_The problem:_ Report how many lines in the entries below hold the word "over". Your answer is that number alone.

Source records
=-=-=-=-=
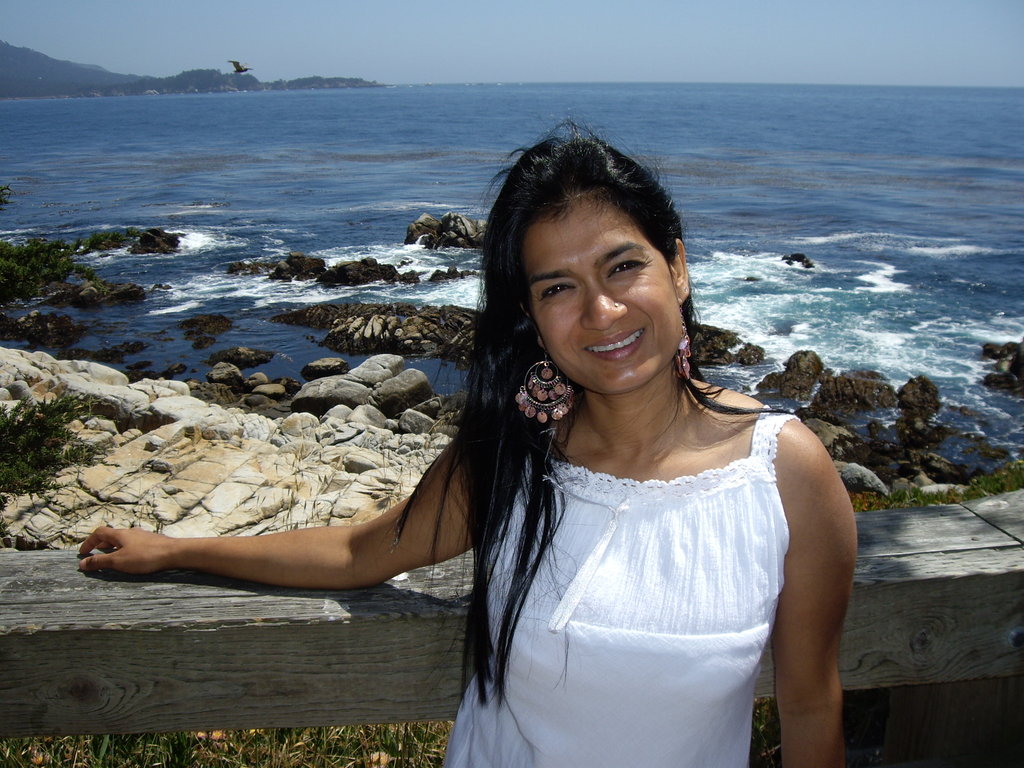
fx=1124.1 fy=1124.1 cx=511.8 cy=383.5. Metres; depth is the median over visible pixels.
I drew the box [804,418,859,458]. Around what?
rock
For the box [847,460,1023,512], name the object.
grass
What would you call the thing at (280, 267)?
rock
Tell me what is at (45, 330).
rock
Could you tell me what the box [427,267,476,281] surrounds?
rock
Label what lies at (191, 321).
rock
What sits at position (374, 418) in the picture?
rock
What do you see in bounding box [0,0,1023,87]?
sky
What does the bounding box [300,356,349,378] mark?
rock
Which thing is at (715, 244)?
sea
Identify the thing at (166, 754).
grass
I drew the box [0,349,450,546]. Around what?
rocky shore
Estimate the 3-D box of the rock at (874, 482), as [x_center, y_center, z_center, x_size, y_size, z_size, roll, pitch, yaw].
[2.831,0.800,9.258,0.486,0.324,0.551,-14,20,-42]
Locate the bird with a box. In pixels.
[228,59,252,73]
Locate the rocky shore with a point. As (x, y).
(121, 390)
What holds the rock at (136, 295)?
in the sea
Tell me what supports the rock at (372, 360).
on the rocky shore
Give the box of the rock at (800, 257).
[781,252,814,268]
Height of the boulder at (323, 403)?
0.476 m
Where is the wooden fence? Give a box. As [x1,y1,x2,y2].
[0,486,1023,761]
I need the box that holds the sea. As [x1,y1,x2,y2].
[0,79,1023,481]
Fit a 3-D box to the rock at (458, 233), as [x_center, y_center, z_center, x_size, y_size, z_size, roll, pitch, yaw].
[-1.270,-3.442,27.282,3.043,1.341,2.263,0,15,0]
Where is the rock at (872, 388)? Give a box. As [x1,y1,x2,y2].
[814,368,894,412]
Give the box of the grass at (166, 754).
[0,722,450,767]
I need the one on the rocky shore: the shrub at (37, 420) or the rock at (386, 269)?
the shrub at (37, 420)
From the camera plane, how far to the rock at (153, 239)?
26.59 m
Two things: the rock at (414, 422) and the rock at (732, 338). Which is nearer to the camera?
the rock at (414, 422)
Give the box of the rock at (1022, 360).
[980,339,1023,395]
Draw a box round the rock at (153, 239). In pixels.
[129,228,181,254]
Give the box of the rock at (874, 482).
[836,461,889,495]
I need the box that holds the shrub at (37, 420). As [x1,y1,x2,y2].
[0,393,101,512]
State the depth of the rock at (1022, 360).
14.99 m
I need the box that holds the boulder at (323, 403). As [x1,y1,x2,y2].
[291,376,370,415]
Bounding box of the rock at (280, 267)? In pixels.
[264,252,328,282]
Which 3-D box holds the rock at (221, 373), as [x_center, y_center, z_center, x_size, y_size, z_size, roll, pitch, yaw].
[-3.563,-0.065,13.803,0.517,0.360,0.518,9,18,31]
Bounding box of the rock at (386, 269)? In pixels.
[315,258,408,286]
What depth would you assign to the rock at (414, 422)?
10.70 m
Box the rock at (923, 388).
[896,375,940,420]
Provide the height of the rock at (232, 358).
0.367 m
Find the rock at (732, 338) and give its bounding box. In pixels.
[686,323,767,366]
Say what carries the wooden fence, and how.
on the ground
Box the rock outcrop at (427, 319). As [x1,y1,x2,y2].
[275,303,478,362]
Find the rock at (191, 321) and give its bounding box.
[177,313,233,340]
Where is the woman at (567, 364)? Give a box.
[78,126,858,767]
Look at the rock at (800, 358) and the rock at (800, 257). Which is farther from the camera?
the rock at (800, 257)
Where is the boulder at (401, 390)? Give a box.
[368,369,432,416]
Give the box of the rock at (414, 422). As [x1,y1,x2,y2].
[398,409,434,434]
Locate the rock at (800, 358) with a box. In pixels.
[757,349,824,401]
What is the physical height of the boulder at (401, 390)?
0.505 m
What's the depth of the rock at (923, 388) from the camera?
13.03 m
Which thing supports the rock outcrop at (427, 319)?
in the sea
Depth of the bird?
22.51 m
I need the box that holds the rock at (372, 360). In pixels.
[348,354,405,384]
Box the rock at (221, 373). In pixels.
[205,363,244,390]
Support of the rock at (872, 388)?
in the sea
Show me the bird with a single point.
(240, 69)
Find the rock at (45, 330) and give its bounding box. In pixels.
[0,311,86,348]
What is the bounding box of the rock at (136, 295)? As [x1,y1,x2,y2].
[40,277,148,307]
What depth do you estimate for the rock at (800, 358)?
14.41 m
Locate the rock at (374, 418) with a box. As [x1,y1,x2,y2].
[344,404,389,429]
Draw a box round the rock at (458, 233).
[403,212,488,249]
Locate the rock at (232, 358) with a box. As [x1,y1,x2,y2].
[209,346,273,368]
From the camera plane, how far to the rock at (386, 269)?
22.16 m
=-=-=-=-=
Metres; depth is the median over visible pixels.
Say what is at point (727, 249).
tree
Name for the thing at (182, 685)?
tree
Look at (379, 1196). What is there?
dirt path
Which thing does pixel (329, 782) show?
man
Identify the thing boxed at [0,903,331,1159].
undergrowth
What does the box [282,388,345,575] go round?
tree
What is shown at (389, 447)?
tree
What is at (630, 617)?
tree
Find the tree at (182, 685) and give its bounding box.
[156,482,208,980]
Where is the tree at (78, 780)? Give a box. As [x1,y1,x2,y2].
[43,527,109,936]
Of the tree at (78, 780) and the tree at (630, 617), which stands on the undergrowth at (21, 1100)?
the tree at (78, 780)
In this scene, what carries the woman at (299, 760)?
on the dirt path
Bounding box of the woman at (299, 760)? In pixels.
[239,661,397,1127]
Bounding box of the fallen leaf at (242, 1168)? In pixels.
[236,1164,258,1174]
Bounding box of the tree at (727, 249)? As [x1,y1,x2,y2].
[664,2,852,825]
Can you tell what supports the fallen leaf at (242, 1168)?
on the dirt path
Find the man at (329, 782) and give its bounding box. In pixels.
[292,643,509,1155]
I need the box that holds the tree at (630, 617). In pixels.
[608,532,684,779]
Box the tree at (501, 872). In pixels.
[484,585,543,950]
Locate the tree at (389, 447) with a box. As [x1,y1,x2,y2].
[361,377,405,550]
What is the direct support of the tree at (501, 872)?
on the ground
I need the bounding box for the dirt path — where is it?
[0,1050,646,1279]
=-=-=-=-=
_Exercise output:_ 2